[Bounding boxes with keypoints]
---
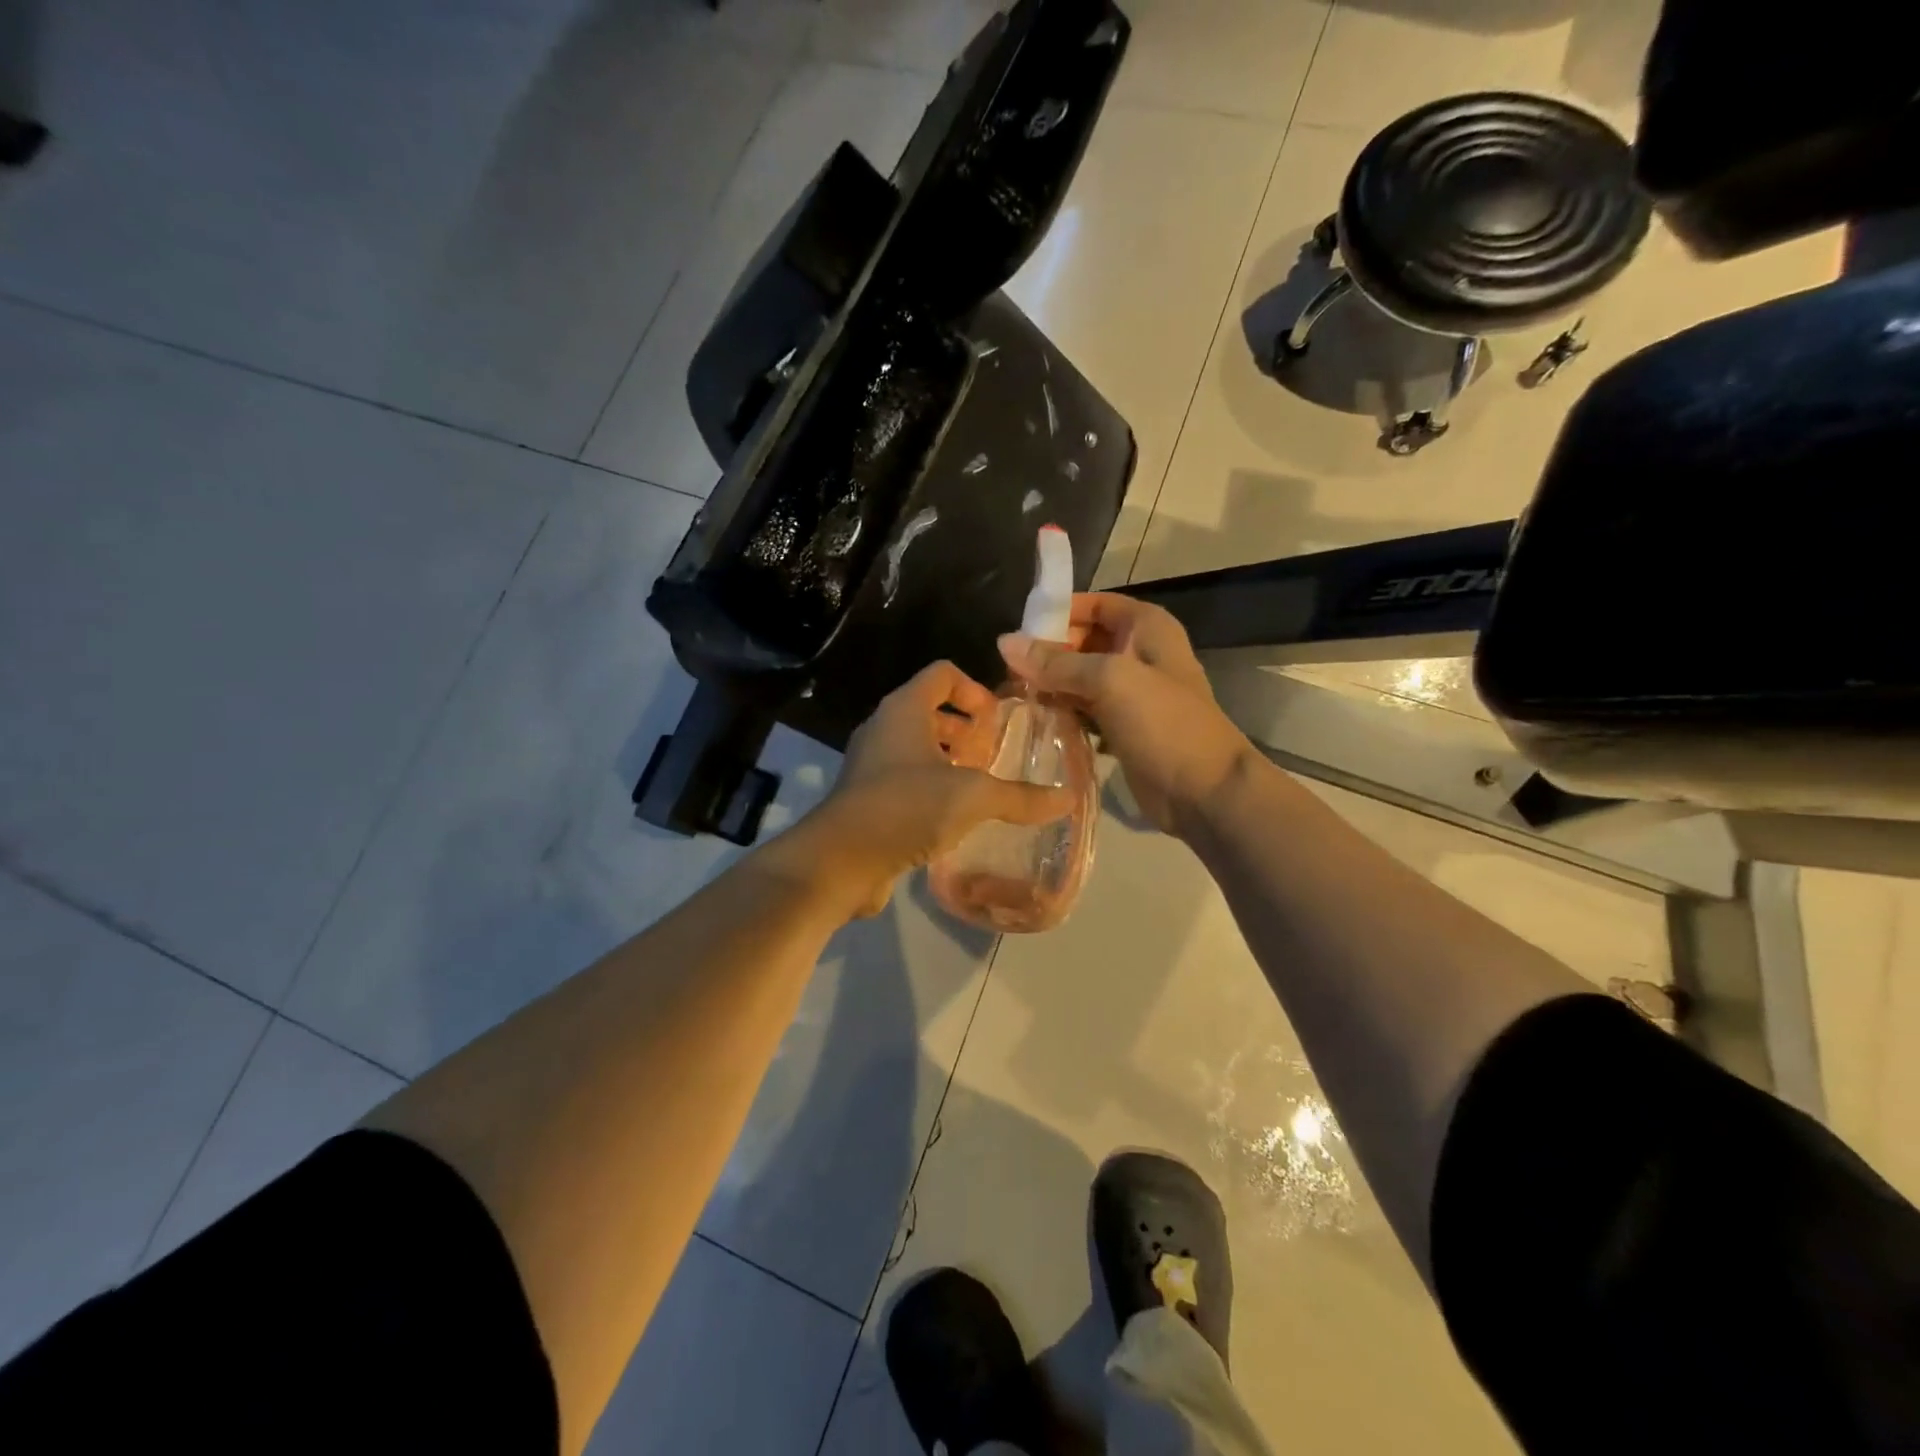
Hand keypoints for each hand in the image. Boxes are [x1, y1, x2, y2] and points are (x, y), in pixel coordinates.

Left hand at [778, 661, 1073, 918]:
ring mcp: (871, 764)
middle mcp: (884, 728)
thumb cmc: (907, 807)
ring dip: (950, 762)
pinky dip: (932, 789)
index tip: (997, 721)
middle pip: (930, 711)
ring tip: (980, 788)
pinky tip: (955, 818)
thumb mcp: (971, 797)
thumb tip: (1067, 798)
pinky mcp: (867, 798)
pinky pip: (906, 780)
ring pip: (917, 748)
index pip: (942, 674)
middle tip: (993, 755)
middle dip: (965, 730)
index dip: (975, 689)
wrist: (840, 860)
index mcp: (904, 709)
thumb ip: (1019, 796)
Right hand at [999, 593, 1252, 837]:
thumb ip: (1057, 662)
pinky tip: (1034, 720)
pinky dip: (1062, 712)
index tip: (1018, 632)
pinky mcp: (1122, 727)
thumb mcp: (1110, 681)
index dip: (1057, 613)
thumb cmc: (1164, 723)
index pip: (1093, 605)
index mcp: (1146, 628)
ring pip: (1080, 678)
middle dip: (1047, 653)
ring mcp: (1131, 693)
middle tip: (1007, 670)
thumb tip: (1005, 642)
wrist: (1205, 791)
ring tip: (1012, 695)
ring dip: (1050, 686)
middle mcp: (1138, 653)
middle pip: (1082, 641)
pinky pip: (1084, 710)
---
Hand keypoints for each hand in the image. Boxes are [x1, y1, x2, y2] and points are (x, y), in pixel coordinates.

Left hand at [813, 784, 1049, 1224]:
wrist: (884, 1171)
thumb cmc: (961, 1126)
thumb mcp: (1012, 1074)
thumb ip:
---
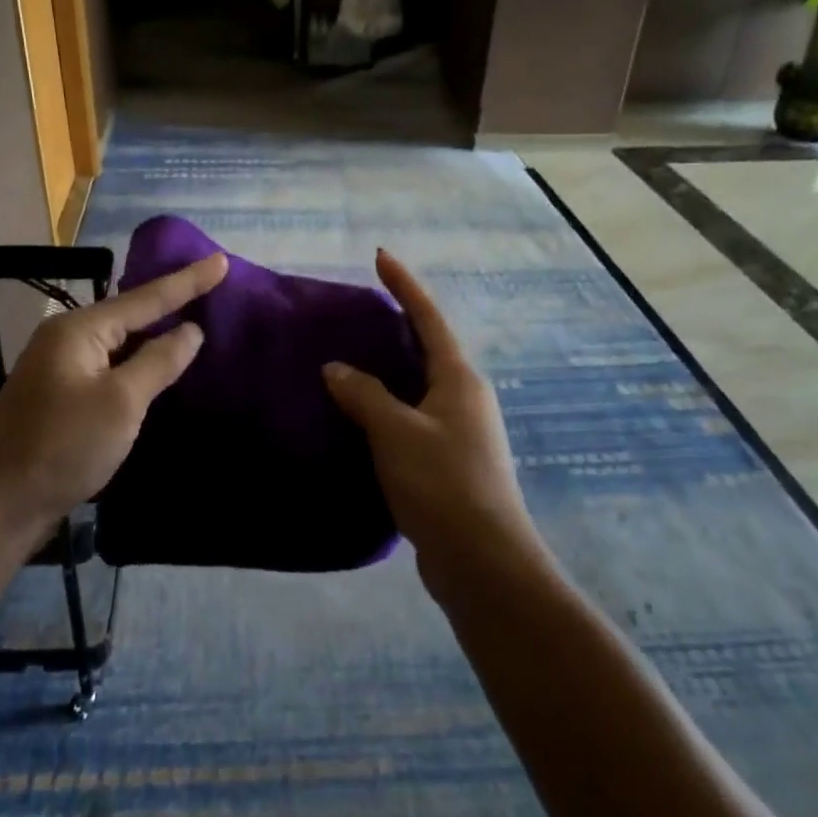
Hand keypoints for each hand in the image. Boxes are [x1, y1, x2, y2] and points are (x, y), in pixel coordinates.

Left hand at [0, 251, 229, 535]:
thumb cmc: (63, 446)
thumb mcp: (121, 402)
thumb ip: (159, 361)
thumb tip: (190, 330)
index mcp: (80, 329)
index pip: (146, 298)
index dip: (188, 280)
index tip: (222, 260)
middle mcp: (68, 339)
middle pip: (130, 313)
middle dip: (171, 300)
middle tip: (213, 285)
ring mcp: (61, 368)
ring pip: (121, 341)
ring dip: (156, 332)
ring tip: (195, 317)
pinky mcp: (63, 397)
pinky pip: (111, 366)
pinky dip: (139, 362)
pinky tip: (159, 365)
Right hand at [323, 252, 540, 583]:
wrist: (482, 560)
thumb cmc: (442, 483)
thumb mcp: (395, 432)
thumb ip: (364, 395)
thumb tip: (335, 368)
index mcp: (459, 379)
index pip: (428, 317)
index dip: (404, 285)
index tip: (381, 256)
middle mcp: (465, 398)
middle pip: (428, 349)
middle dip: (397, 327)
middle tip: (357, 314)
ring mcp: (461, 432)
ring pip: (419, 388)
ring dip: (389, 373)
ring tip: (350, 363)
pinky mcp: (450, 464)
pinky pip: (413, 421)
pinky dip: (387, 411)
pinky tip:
---
[Task requirements]
For this exercise, please output exactly the lines above starting at the line with "pinky mcp: (1122, 727)" and ending at the line with "pinky pip: (1084, 710)", ends included.

[Exercise response]
pinky mcp: (1122, 727)
thumb mcp: (1110, 681)
index dip: (1057, 613)
thumb cmc: (1164, 723)
index pip: (1093, 605)
index mcp: (1146, 628)
ring pip: (1080, 678)
middle dip: (1047, 653)
ring mcp: (1131, 693)
middle tip: (1007, 670)
thumb tip: (1005, 642)
wrist: (1205, 791)
ring tip: (1012, 695)
ring dip: (1050, 686)
middle mcp: (1138, 653)
middle pip: (1082, 641)
pinky pip: (1084, 710)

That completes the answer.